Trecho do documento:
....

Para S. Paulo de Piratininga, a quarta e última vila da Capitania de S. Vicente, a viagem foi feita em três dias. Embarcados em Santos, fizeram duas léguas por mar e uma por terra; no dia seguinte subiram a serra, por caminho íngreme, em que, as vezes iam pegando com as mãos. Ao terceiro dia navegaram por um rio de água doce, em canoas, até peaçaba e deste ponto fizeram quatro léguas a cavalo até o Mosteiro dos Jesuítas. O rio era o Jerubatuba ou Pinheiros e peaçaba era em Emboaçava.

"Piratininga, informa Fernão Cardim, é vila de invocação da conversão de S. Paulo, está do mar pelo sertão dentro, doze léguas; é terra muito sadia, há nela grandes frios e geadas e boas calmas, é cheia de velhos mais que centenários porque quatro juntos e vivos se acharam quinhentos anos. Vestem-se de burel e pelotes pardos e azuis, de pertinas compridas, como antigamente se vestiam. Vão aos domingos à igreja com roupões ou bernéus de cacheira sem capa".

"A vila, continua o padre Cardim, está situada em bom sítio ao longo de um rio caudal; terá cento e vinte vizinhos com muita escravaria da terra, não tem cura nem outros sacerdotes senão os da Companhia, aos quais tem grande amor e respeito e por nenhum modo querem aceitar cura; os padres os casam, batizam, dizem missas cantadas, fazem as procissões e ministram todos os Sacramentos e tudo por sua caridade; não tem outra igreja na vila senão a nossa."

"Dá-se trigo e cevada nos campos; um homem semeou uma quarta de cevada e colheu 60 alqueires".

....

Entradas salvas
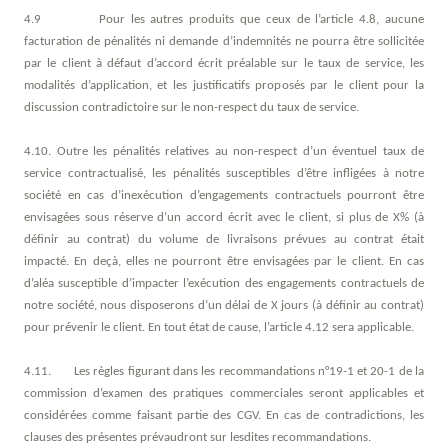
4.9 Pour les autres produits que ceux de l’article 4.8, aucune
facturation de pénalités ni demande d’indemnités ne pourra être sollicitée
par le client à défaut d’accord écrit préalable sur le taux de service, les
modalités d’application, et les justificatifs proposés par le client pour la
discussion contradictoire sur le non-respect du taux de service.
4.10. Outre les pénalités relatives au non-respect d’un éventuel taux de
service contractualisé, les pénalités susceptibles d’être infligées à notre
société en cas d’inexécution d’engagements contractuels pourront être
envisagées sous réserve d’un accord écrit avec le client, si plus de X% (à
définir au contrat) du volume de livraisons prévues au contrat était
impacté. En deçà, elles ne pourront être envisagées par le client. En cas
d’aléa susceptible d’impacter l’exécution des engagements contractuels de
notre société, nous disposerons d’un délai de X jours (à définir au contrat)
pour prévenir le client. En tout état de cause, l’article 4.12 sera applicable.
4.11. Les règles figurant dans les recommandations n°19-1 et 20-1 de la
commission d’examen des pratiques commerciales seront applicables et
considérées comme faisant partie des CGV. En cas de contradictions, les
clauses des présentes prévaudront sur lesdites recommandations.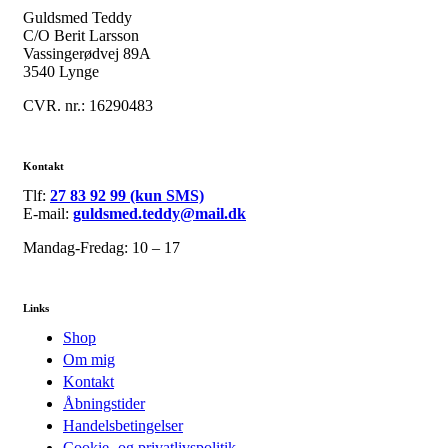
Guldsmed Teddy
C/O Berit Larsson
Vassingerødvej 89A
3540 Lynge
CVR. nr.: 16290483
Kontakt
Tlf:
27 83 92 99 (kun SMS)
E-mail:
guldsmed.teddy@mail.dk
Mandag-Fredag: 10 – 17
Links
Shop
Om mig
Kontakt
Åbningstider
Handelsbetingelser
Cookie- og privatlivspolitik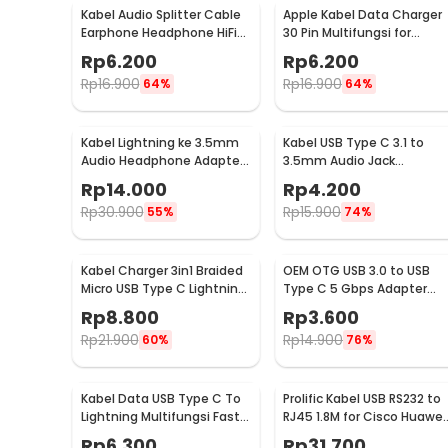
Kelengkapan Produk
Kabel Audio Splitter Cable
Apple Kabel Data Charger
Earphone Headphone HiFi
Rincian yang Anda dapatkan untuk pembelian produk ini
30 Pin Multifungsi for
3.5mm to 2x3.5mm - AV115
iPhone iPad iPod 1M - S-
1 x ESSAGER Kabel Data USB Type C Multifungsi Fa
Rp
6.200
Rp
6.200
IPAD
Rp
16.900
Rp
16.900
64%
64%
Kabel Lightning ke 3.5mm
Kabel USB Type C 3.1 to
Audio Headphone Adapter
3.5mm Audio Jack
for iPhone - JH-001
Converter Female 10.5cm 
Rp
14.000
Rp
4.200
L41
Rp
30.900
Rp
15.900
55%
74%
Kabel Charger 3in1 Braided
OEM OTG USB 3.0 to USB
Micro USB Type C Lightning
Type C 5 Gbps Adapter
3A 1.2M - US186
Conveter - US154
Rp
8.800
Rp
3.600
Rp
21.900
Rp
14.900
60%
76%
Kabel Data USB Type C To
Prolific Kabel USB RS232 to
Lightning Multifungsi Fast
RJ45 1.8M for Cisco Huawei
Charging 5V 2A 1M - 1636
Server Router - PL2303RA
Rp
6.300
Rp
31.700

....

Exercícios:
1. Responda às perguntas abaixo sobre o trecho sobre Piratininga.
(a) Em quantos dias foi feita a viagem até S. Paulo de Piratininga?
(b) Segundo o padre Cardim, quantos vizinhos terá a vila?
(c) Quanto colheu o homem que semeou uma quarta de cevada?
2. Cite fielmente a parte do trecho sobre Piratininga que começa em "Para S. Paulo" e termina em "era em Emboaçava.".
Responda com base apenas no trecho sobre Piratininga.

Respostas em ordem:
1.
(a) Em três dias.
(b) Cento e vinte vizinhos.
(c) 60 alqueires.

2.
Para S. Paulo de Piratininga, a quarta e última vila da Capitania de S. Vicente, a viagem foi feita em três dias. Embarcados em Santos, fizeram duas léguas por mar e uma por terra; no dia seguinte subiram a serra, por caminho íngreme, em que, as vezes iam pegando com as mãos. Ao terceiro dia navegaram por um rio de água doce, em canoas, até peaçaba e deste ponto fizeram quatro léguas a cavalo até o Mosteiro dos Jesuítas. O rio era o Jerubatuba ou Pinheiros e peaçaba era em Emboaçava.